Half-Elves: Half-elves made their debut as a playable race in Supplement I: Greyhawk, but they might as well be a new race as presented here (at least mechanically). The major advantage of being a half-elf is their extreme flexibility when it comes to class: they can be clerics, druids, fighters, rangers, magic-users, thieves, or assassins, as well as having the ability to combine a whole bunch of those via multi-classing. The OD&D half-elf, by contrast, were fighter/magic-users, and that was that. It's interesting to note that multi-class clerics aren't restricted to the use of blunt weapons - is it possible that the clerical weapon restrictions aren't based on belief and religion? No other explanation seems plausible, unless we give half-elves a special exemption for some reason.
Half-elves get a bunch of elf abilities: their infravision and ability to spot concealed and secret doors are just as effective, but their resistance to sleep and charm is only 30%. They get the same list of languages that elves do as well.
Halflings: Once again, players are referred to the Monster Manual for complete details of Halflings: in this case it's almost necessary, because the three sub-races (hairfoot, tallfellow and stout) aren't really described in the PHB at all. To recap: hairfoots are your baseline halflings, tallfellows are a bit bigger and are friendly with elves, and stouts live underground.
Halflings can be fighters, thieves or fighter/thieves. Taking a look at Supplement I: Greyhawk, it seems to me that this is the first time that halflings are permitted to multi-class.
Halflings get the same resistance to magic and poisons as dwarves and gnomes. It's not mentioned here whether their resistance to magic is due to their being "non-magical", but it's possible, as they're not able to take any spellcasting class.
They can speak the languages of dwarves, elves, gnomes, goblins, halflings and orcs. In OD&D they had no base languages listed. The list matches that in the Monster Manual, except that only tallfellows could speak elvish, and only stouts could speak dwarvish.

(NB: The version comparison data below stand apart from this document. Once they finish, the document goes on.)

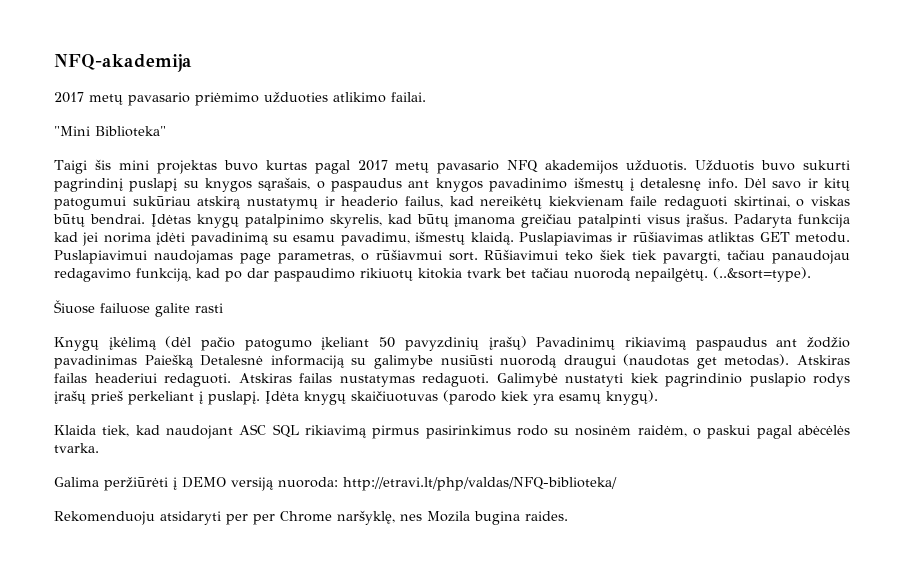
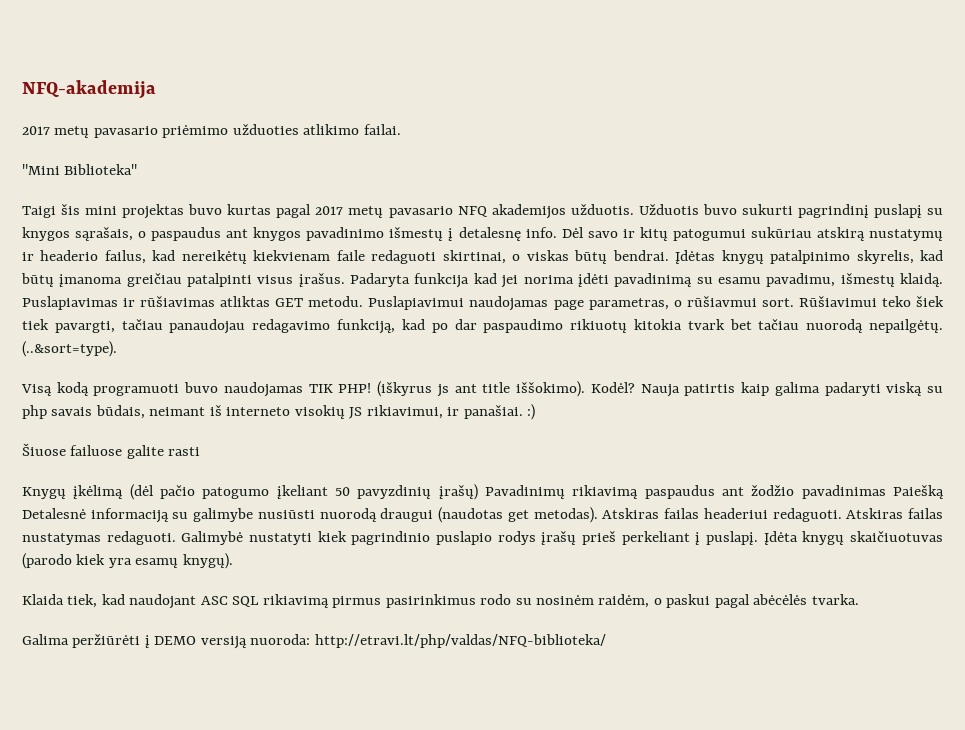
(811, 274) none -> [21,381,943,397] [22,404,536,420] // Visą kodą programuoti buvo naudojamas TIK PHP! (iškyrus js ant title iššokimo). Kodėl? Nauja patirtis kaip galima padaryti viską su php savais būdais, neimant iš interneto visokių JS rikiavimui, ir panašiai. :)
[54,510,568,525] // Rekomenduoju atsidaryti per per Chrome naršyklę, nes Mozila bugina raides. -> (606, 641) none

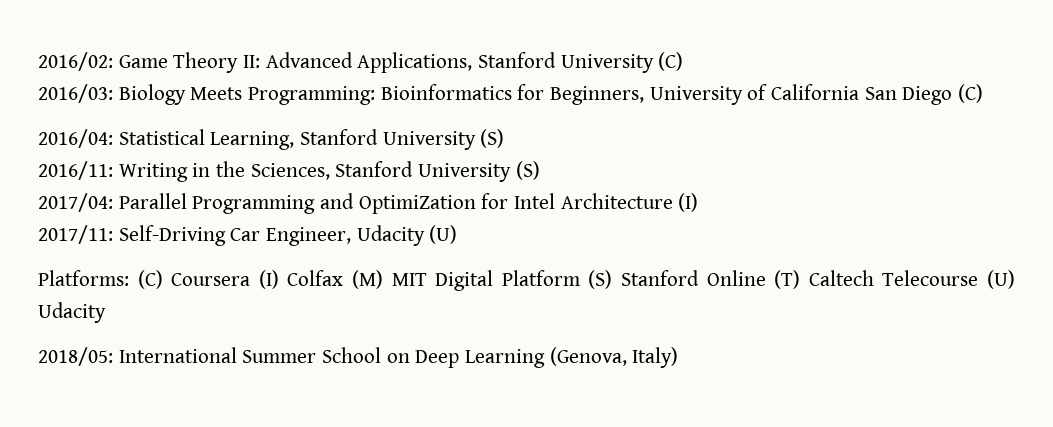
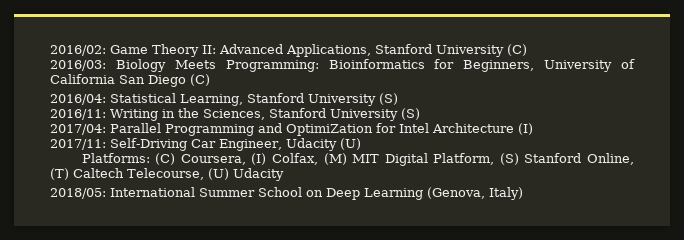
[171,270,344,289] Coursera (I) Colfax -> [180,153,319,165] Coursera, (I) Colfax,
[501,270,580,286] Platform -> [433,153,495,165] Platform,
[706,270,766,286] Online -> [586,153,634,165] Online,
[882,270,979,286] Telecourse -> [127,168,204,180] Telecourse,

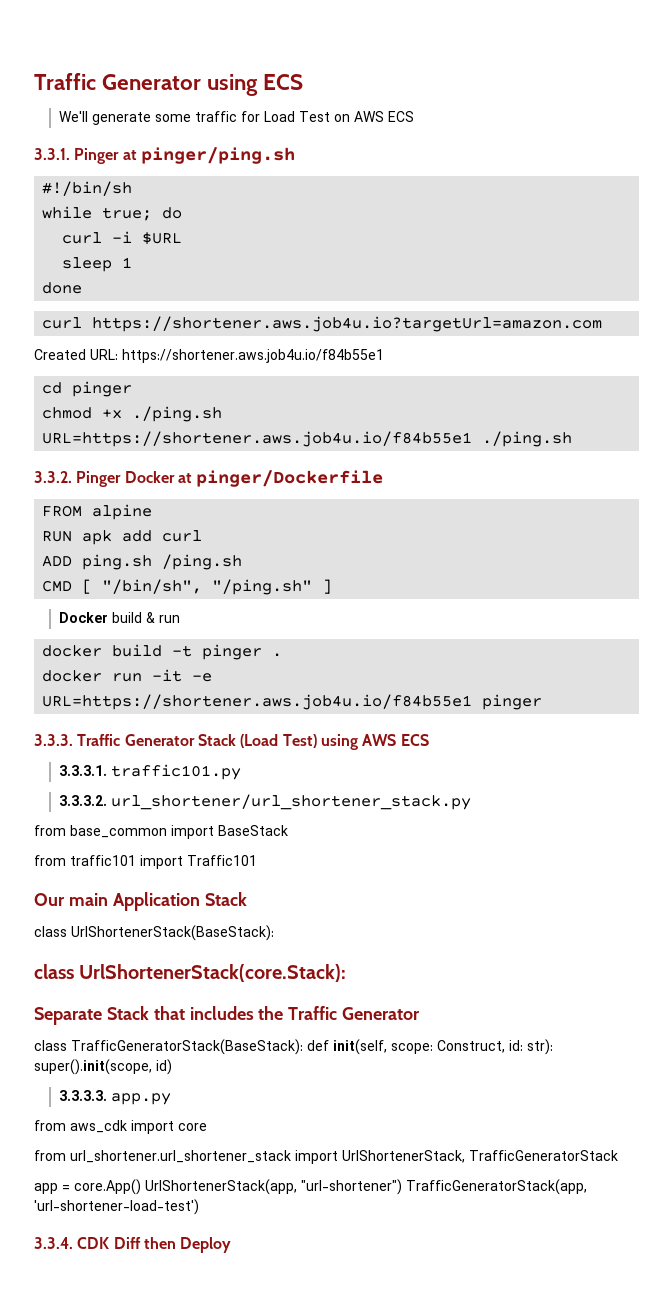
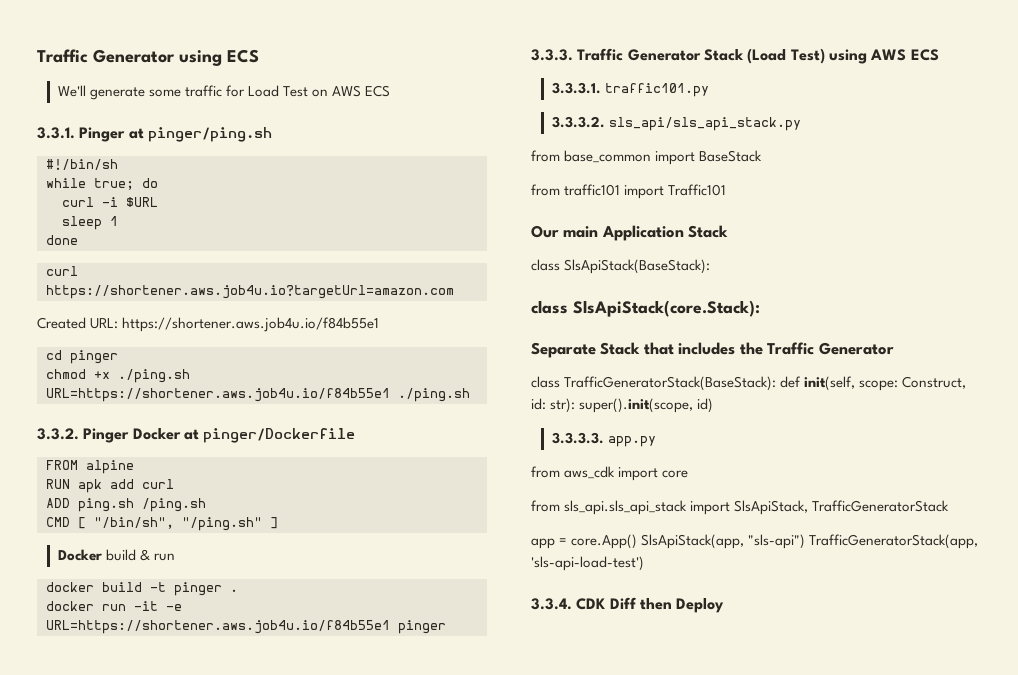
[110,794,471,810] url_shortener/url_shortener_stack.py -> [608,117,801,131] sls_api/sls_api_stack.py
[71,925,274,941] [34,964,347,982] UrlShortenerStack(BaseStack): // class UrlShortenerStack(core.Stack): -> [564,259,711,274] [531,300,760,317] SlsApiStack(BaseStack): // class SlsApiStack(core.Stack):
[70,1150,465,1164] url_shortener.url_shortener_stack import UrlShortenerStack, -> [564,500,809,515] sls_api.sls_api_stack import SlsApiStack,
[145,1179,587,1195] [34,1199,199,1215] UrlShortenerStack(app, "url-shortener") TrafficGeneratorStack(app, 'url-shortener-load-test') -> [641,534,979,549] [531,556,644,571] SlsApiStack(app, "sls-api") TrafficGeneratorStack(app, 'sls-api-load-test')

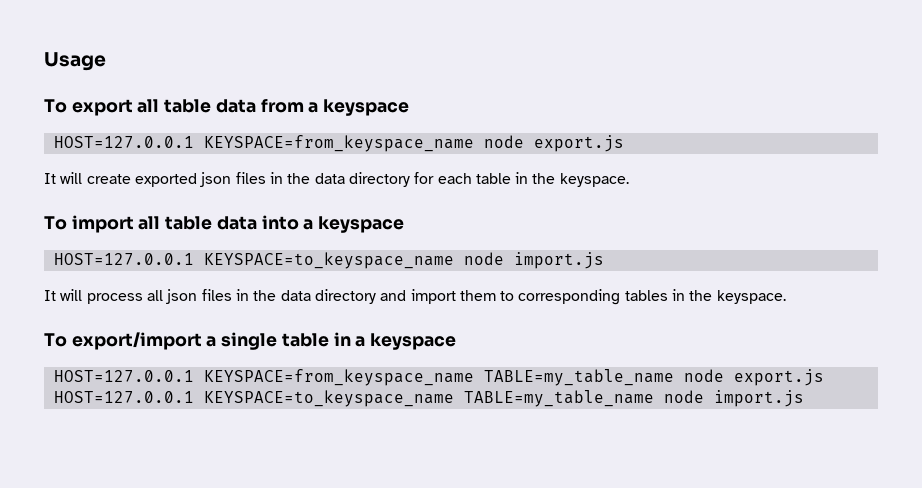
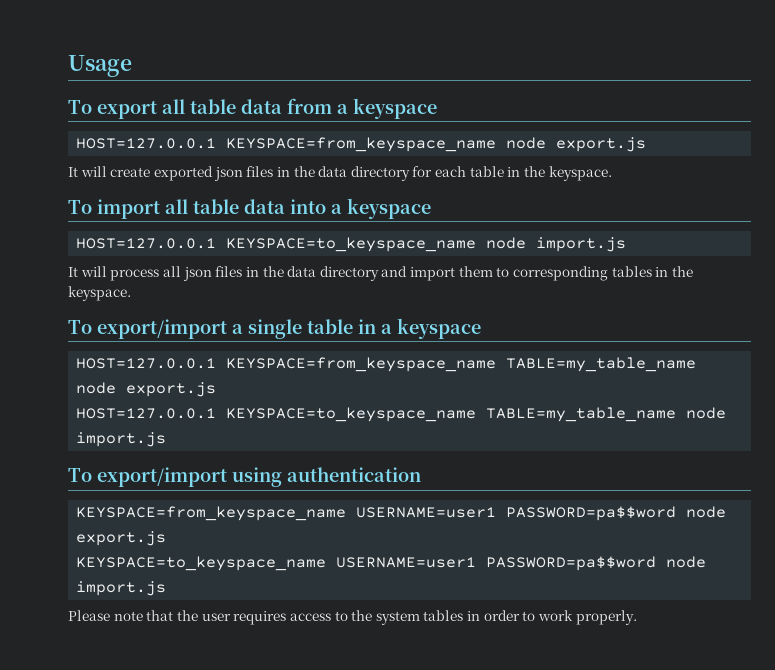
(804, 398) none -> [68,467,421,487] [76,506,727,521] [76,531,167,546] [76,556,707,571] [76,581,167,596] [68,610,637,625] // To export/import using authentication // KEYSPACE=from_keyspace_name USERNAME=user1 PASSWORD=pa$$word node export.js // KEYSPACE=to_keyspace_name USERNAME=user1 PASSWORD=pa$$word node import.js // Please note that the user requires access to the system tables in order to work properly.

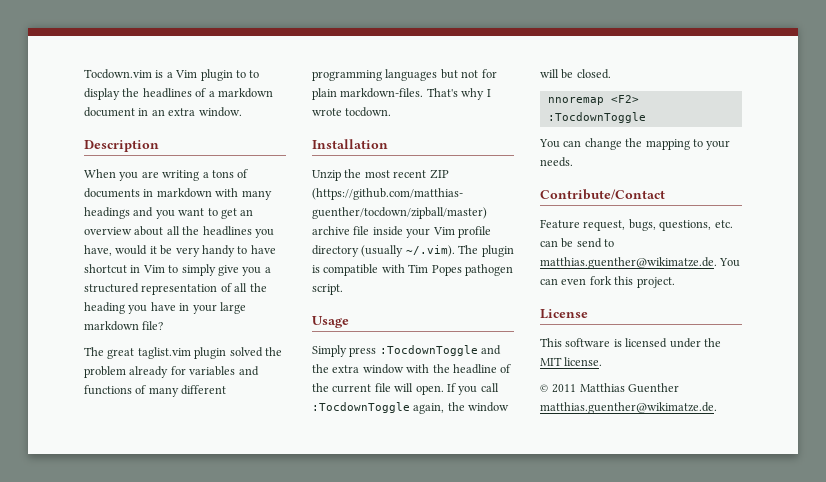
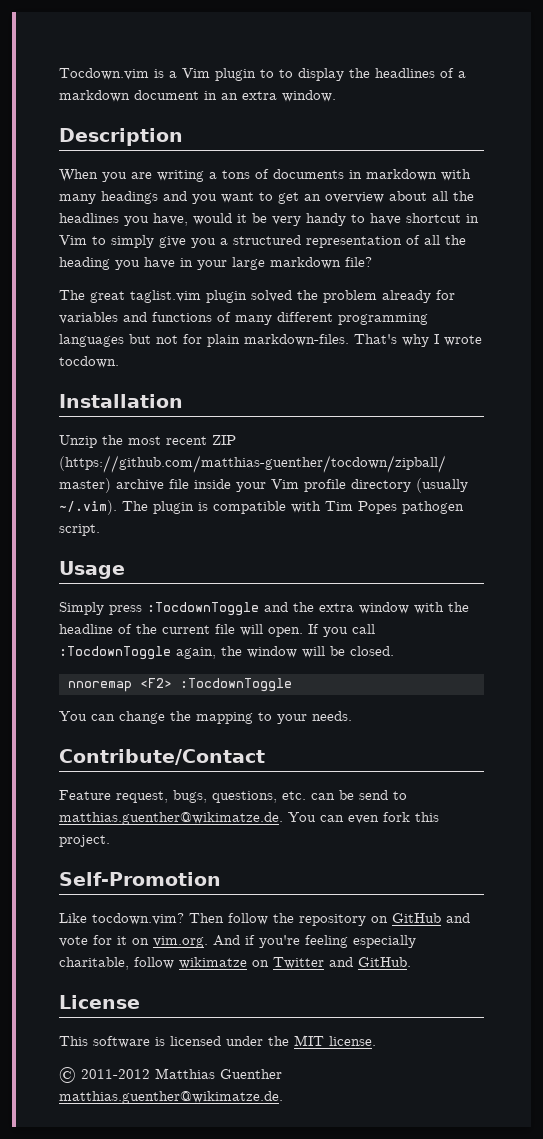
(675, 282) none -> [59,872,221,886] [59,913,470,926] [59,935,416,948] [59,957,411,970] // Self-Promotion // Like tocdown.vim? Then follow the repository on GitHub and vote for it on vim.org. And if you're feeling especially charitable, follow wikimatze on Twitter and GitHub.
[552,384,577,393] 2011 -> [81,1069,150,1079] 2011-2012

Stout halflings have infravision, and can also detect sloping passages when underground. There is mention of halflings with mixed blood, and they get infravision to a lesser extent. To be honest, I don't know why you would ever play a hairfoot or a tallfellow: they get no advantages whatsoever.
Halflings get a stealth ability similar to that of elves: their ability to gain surprise is increased when they are alone and not wearing metallic armour.
One thing that halflings have lost from previous editions is their bonus when using missile weapons. I guess you could say that it's been preserved in their +1 Dexterity bonus, but there's no guarantee that a halfling's Dex score will be high enough to affect attack rolls at all.
Half-Orcs: We learn here that orcs are "fecund", meaning that they have a lot of offspring, and are able to crossbreed with a number of different races. Most of these offspring will be indistinguishable from orcs, but about 10% of orc-human offspring will be closer to human stock, and they're the race detailed here as half-orcs.
Half-Orcs can play as clerics, fighters, thieves, assassins, or a multi-class combination. The option of a cleric/assassin is a tantalising one, I must say. Half-orc clerics can also ignore blunt weapon restrictions, which is more evidence that this isn't a strictly religious rule. I can't come up with a good explanation right now, but I'll think about it.
Half-orcs can speak common and orcish, and they have infravision. They don't get a lot of special abilities. The real advantage of playing a half-orc is that they get a +1 bonus to both Strength and Constitution. Alas, they can't get a Strength of 19, but it's still a super combo for Fighters. Their penalty to Charisma doesn't apply to other half-orcs. (Though it does seemingly apply to orcs, which makes sense from a bigoted perspective.)